As part of its mission to equip students to become the next generation of healthcare leaders, the Center for Healthcare Leadership and Management at the Naveen Jindal School of Management frequently sponsors events that illuminate the biggest issues the healthcare industry faces. On Oct. 4, the CHLM focused on the challenges employers face in providing affordable healthcare insurance to their employees in a panel discussion, “How Employers are Responding to the Rising Costs of Healthcare.”
An audience of approximately 100 physicians, healthcare leaders, students, faculty and attended the discussion, which was moderated by Dr. Britt Berrett, director of the CHLM.
Dr. John McCracken, executive director of the Alliance for Medical Management Education, a partnership program between the Jindal School and UT Southwestern Medical Center that trains physicians in healthcare leadership and management, set the stage. He provided an analysis that revealed how much costs have risen in the past two decades for the 157.5 million American employees who obtain healthcare coverage through employer-based plans.

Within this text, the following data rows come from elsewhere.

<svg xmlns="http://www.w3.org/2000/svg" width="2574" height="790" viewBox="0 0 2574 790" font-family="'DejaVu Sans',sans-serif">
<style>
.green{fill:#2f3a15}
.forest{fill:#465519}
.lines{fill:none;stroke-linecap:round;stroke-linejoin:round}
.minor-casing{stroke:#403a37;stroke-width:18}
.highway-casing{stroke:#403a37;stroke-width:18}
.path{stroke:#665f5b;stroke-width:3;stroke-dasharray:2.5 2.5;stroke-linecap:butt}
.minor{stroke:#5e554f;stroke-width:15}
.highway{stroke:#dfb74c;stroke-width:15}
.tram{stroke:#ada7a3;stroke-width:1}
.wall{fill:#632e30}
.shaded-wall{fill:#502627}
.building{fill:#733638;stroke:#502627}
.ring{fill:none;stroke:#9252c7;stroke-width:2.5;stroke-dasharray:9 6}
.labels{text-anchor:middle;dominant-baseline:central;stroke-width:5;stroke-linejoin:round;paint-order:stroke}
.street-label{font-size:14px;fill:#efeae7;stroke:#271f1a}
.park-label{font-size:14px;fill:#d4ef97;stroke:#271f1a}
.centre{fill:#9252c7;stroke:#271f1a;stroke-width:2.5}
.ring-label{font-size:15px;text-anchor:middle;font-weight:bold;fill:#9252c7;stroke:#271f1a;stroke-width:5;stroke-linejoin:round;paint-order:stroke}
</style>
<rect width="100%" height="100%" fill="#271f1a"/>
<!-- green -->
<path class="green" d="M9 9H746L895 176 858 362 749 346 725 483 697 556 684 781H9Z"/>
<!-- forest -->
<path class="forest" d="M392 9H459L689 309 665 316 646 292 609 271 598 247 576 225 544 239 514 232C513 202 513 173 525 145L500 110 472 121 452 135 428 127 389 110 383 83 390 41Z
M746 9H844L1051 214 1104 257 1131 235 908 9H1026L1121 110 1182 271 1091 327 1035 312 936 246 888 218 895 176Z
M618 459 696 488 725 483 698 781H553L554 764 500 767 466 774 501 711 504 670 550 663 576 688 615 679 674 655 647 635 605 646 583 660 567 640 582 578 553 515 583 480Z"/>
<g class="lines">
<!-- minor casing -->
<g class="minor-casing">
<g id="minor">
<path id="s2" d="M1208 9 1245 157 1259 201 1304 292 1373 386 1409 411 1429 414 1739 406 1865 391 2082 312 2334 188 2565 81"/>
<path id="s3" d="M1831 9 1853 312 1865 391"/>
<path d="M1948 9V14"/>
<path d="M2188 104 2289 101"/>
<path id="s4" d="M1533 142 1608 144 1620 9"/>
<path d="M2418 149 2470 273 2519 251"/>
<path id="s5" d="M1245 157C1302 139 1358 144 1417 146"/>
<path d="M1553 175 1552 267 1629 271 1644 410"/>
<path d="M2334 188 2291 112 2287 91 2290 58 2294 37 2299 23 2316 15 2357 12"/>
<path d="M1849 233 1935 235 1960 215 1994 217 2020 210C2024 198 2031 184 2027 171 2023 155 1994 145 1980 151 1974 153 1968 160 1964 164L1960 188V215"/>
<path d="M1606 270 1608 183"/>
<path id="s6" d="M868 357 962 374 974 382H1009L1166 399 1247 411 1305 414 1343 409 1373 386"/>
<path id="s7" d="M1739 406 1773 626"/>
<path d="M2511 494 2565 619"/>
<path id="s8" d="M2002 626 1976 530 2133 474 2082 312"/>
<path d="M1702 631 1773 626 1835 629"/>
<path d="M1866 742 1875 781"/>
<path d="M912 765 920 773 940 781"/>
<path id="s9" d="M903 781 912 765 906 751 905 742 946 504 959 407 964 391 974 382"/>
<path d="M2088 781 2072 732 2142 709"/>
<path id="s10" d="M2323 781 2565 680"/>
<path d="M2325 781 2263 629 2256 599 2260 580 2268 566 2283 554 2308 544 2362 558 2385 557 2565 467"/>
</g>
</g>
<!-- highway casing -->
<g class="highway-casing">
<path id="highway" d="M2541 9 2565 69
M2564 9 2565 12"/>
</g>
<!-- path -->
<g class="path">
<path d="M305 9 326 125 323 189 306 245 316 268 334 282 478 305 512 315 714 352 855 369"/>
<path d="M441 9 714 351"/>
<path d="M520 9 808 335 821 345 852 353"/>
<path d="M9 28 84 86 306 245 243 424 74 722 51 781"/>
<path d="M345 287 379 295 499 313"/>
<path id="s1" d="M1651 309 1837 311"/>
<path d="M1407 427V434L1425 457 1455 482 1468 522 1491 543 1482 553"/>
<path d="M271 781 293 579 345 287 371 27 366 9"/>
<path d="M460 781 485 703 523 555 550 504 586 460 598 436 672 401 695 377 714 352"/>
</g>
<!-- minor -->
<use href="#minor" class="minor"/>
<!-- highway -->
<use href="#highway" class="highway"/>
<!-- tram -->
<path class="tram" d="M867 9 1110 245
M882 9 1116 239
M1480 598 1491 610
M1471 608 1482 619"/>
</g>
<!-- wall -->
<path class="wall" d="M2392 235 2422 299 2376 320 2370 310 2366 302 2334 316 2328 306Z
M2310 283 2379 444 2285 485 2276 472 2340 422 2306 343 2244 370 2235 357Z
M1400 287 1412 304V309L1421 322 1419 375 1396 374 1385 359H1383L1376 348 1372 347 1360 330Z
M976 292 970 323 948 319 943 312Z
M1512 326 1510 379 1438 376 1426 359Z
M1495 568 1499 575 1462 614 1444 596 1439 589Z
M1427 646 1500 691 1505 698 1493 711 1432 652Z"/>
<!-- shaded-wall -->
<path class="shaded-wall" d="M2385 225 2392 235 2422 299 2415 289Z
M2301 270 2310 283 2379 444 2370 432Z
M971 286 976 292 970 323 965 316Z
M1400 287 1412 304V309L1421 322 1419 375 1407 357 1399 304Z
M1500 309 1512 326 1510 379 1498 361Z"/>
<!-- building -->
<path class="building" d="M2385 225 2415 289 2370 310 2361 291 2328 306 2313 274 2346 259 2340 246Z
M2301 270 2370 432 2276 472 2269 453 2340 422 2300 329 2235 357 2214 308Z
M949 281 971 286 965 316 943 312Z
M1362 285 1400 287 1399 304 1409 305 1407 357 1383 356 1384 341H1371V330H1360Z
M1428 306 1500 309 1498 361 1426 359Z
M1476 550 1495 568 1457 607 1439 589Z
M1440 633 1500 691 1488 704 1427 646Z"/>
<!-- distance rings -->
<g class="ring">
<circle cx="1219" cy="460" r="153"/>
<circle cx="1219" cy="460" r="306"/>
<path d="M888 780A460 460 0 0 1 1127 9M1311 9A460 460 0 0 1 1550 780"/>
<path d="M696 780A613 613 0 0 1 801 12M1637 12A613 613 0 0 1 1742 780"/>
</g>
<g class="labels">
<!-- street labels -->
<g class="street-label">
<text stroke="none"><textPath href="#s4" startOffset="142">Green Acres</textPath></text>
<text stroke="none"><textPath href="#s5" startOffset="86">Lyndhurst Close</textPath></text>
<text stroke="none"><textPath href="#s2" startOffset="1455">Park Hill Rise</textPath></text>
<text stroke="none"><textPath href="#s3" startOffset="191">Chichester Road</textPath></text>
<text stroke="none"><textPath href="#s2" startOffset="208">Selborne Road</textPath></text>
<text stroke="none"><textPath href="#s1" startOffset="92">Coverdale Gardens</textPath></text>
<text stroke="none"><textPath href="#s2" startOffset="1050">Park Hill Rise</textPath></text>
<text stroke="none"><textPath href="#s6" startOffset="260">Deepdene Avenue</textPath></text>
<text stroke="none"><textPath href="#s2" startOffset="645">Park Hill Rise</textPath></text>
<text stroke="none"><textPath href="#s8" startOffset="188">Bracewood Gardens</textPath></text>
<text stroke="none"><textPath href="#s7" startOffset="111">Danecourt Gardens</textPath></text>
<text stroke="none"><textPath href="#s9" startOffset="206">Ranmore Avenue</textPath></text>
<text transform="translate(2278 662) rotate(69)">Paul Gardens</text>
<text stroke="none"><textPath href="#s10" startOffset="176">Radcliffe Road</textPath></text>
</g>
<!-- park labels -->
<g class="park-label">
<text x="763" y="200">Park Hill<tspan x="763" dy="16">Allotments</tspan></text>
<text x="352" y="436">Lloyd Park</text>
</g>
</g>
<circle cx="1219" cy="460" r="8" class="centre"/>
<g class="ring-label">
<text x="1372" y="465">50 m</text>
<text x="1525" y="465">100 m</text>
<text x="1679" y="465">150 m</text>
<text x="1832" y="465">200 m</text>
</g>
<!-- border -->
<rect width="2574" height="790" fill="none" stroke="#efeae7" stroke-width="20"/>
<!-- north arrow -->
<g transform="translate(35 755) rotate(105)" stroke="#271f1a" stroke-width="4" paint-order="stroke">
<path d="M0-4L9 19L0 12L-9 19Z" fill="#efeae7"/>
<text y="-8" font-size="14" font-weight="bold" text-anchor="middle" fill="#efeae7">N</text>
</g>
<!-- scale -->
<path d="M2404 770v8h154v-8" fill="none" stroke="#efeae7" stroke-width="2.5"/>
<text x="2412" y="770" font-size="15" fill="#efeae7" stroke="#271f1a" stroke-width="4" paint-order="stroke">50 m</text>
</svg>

The rate of family premiums has grown considerably faster than the consumer price index, according to McCracken. Even though this growth rate has slowed since about 2012, it is still growing at twice the rate of inflation.
“That’s the big challenge facing employers,” he said. There’s no prospect that the gap is going to narrow any time soon. In fact, it’s projected to widen.”
Employers have made efforts during the past several years to rein in costs by implementing measures such as pairing high employee deductibles with healthcare savings plans, telehealth options for mental healthcare and incentives to encourage healthy behaviors. According to McCracken, there are diminishing returns to seeking additional cost-saving measures through these traditional methods.
“The gap between what healthcare cost growth would have been [without these cost-saving measures] and what it actually was has narrowed,” McCracken said. “Essentially, most of the juice to squeeze has been obtained.”
David W. Toomey, senior vice president of the Enterprise division at Sharecare Inc., a health and wellness platform for consumers, detailed why healthcare costs are rising and continue to do so. He explained that waste accounts for about 30 percent of its costs and offered ideas related to the supply chain management process as a solution.
“You pay the bills,” he said, referring to employers. “Six Sigma, Lean — where are [the providers’] variation in the process of care, and how do you embrace those suppliers — physicians and hospitals — [that are] thinking differently about healthcare?”
He explained that employers have the power to reduce waste by rewarding high-performing physicians and hospitals that embrace quality with their continued business. Those low-performing providers that lose business, he said, would then step up by changing their process of care.
Mark Haerr, administrative vice president of administrative operations and compliance at Dallas Area Rapid Transit, rounded out the discussion by offering the employer’s perspective on reducing healthcare costs. Haerr helped lead DART’s efforts to set up a partnership with Baylor Scott & White Quality Alliance to provide healthcare coverage to its 3,600 employees and families.
“We have an arrangement with them that’s mutually beneficial in terms of risk and cost share,” he said.
This type of coverage typically involves more coordination between providers and suppliers than is typically found in traditional arrangements between employers and healthcare coverage providers. But doing so helps reduce inefficiencies and drives down costs.
“We can communicate and educate our employees,” Haerr said. “If you [get] the sniffles on the weekend, don’t go to an emergency room — maybe go to an urgent care.”
Since their arrangement with BSWQA is a closed network, DART also offers an open-access plan that allows employees to see any physician. Future efforts include looking into bundled payments for procedures such as knee and hip replacements, outcome-based pricing for pharmacies and possibly contracted onsite clinics.